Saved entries
# # #

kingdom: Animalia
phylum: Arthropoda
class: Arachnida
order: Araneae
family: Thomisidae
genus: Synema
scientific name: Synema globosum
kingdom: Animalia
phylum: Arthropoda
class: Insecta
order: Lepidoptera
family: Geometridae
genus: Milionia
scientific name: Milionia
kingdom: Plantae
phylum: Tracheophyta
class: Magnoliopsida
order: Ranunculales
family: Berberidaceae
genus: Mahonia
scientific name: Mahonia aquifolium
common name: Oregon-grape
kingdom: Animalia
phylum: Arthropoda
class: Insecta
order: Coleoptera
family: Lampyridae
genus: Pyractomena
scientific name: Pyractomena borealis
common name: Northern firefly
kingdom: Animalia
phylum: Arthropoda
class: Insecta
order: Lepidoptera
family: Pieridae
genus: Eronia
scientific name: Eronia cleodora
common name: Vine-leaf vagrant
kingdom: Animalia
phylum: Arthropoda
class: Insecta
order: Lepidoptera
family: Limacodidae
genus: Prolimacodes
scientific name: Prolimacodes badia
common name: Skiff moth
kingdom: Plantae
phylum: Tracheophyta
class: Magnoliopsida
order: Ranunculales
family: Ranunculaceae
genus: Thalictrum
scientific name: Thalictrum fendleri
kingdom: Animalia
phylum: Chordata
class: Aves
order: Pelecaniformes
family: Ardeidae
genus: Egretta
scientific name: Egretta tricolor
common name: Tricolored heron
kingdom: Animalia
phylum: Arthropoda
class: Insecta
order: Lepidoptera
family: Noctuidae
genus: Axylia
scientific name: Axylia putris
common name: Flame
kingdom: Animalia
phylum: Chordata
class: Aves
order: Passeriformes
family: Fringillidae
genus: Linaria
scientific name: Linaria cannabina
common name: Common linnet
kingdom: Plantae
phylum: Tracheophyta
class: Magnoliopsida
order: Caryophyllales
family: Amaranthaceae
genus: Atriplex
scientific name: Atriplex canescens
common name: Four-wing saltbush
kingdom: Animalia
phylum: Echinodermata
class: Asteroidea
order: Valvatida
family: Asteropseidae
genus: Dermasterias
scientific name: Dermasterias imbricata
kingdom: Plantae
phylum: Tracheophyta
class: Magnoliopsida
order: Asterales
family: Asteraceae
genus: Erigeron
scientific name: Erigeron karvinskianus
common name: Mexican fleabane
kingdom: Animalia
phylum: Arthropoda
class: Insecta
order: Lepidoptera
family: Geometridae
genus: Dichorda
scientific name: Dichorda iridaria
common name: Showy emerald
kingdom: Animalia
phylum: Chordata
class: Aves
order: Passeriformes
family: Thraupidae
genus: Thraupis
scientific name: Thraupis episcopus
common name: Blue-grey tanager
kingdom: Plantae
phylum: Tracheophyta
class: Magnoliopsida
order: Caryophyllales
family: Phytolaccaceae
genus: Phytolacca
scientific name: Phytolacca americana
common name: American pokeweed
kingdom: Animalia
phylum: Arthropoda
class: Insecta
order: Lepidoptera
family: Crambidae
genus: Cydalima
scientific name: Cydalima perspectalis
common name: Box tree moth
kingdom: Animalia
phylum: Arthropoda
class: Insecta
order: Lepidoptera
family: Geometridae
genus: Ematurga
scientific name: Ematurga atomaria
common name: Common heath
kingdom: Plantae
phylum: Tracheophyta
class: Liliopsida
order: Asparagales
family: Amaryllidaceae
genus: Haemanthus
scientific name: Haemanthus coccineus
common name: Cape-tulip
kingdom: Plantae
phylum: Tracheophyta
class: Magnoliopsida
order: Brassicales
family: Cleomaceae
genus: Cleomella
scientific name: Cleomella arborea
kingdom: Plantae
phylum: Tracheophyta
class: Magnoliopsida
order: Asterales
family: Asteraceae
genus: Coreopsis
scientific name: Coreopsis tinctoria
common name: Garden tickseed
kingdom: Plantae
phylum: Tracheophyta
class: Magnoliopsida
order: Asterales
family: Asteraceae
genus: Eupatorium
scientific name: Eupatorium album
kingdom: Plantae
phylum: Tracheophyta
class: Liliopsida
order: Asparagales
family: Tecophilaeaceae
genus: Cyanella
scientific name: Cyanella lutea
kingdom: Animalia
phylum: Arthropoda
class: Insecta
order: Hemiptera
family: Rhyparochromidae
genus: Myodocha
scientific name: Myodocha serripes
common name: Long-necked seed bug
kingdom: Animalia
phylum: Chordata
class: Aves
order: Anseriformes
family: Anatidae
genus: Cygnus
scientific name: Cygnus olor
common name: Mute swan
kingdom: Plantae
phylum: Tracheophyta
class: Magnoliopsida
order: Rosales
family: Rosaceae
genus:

# # #

**PROBLEM**.
Copy out every line of the records above, word for word and in the same order.

**EXERCISE ANSWER**.
kingdom: Animalia
phylum: Arthropoda
class: Arachnida
order: Araneae
family: Thomisidae
genus: Synema
scientific name: Synema globosum
kingdom: Animalia
phylum: Arthropoda
class: Insecta
order: Lepidoptera
family: Geometridae
genus: Milionia
scientific name: Milionia
kingdom: Plantae
phylum: Tracheophyta
class: Magnoliopsida
order: Ranunculales
family: Berberidaceae
genus: Mahonia
scientific name: Mahonia aquifolium
common name: Oregon-grape
kingdom: Animalia
phylum: Arthropoda
class: Insecta
order: Coleoptera
family: Lampyridae
genus: Pyractomena
scientific name: Pyractomena borealis
common name: Northern firefly
kingdom: Animalia
phylum: Arthropoda
class: Insecta
order: Lepidoptera
family: Pieridae
genus: Eronia
scientific name: Eronia cleodora
common name: Vine-leaf vagrant
kingdom: Animalia
phylum: Arthropoda
class: Insecta
order: Lepidoptera
family: Limacodidae
genus: Prolimacodes
scientific name: Prolimacodes badia
common name: Skiff moth
kingdom: Plantae
phylum: Tracheophyta
class: Magnoliopsida
order: Ranunculales
family: Ranunculaceae
genus: Thalictrum
scientific name: Thalictrum fendleri
kingdom: Animalia
phylum: Chordata
class: Aves
order: Pelecaniformes
family: Ardeidae
genus: Egretta
scientific name: Egretta tricolor
common name: Tricolored heron
kingdom: Animalia
phylum: Arthropoda
class: Insecta
order: Lepidoptera
family: Noctuidae
genus: Axylia
scientific name: Axylia putris
common name: Flame
kingdom: Animalia
phylum: Chordata
class: Aves
order: Passeriformes
family: Fringillidae
genus: Linaria
scientific name: Linaria cannabina
common name: Common linnet
kingdom: Plantae
phylum: Tracheophyta
class: Magnoliopsida
order: Caryophyllales
family: Amaranthaceae
genus: Atriplex
scientific name: Atriplex canescens
common name: Four-wing saltbush
kingdom: Animalia
phylum: Echinodermata
class: Asteroidea
order: Valvatida
family: Asteropseidae
genus: Dermasterias
scientific name: Dermasterias imbricata
kingdom: Plantae
phylum: Tracheophyta
class: Magnoliopsida
order: Asterales
family: Asteraceae
genus: Erigeron
scientific name: Erigeron karvinskianus
common name: Mexican fleabane
kingdom: Animalia
phylum: Arthropoda
class: Insecta
order: Lepidoptera
family: Geometridae
genus: Dichorda
scientific name: Dichorda iridaria
common name: Showy emerald
kingdom: Animalia
phylum: Chordata
class: Aves
order: Passeriformes
family: Thraupidae
genus: Thraupis
scientific name: Thraupis episcopus
common name: Blue-grey tanager
kingdom: Plantae
phylum: Tracheophyta
class: Magnoliopsida
order: Caryophyllales
family: Phytolaccaceae
genus: Phytolacca
scientific name: Phytolacca americana
common name: American pokeweed
kingdom: Animalia
phylum: Arthropoda
class: Insecta
order: Lepidoptera
family: Crambidae
genus: Cydalima
scientific name: Cydalima perspectalis
common name: Box tree moth
kingdom: Animalia
phylum: Arthropoda
class: Insecta
order: Lepidoptera
family: Geometridae
genus: Ematurga
scientific name: Ematurga atomaria
common name: Common heath
kingdom: Plantae
phylum: Tracheophyta
class: Liliopsida
order: Asparagales
family: Amaryllidaceae
genus: Haemanthus
scientific name: Haemanthus coccineus
common name: Cape-tulip
kingdom: Plantae
phylum: Tracheophyta
class: Magnoliopsida
order: Brassicales
family: Cleomaceae
genus: Cleomella
scientific name: Cleomella arborea
kingdom: Plantae
phylum: Tracheophyta
class: Magnoliopsida
order: Asterales
family: Asteraceae
genus: Coreopsis
scientific name: Coreopsis tinctoria
common name: Garden tickseed
kingdom: Plantae
phylum: Tracheophyta
class: Magnoliopsida
order: Asterales
family: Asteraceae
genus: Eupatorium
scientific name: Eupatorium album
kingdom: Plantae
phylum: Tracheophyta
class: Liliopsida
order: Asparagales
family: Tecophilaeaceae
genus: Cyanella
scientific name: Cyanella lutea
kingdom: Animalia
phylum: Arthropoda
class: Insecta
order: Hemiptera
family: Rhyparochromidae
genus: Myodocha
scientific name: Myodocha serripes
common name: Long-necked seed bug
kingdom: Animalia
phylum: Chordata
class: Aves
order: Anseriformes
family: Anatidae
genus: Cygnus
scientific name: Cygnus olor
common name: Mute swan
kingdom: Plantae
phylum: Tracheophyta
class: Magnoliopsida
order: Rosales
family: Rosaceae
genus:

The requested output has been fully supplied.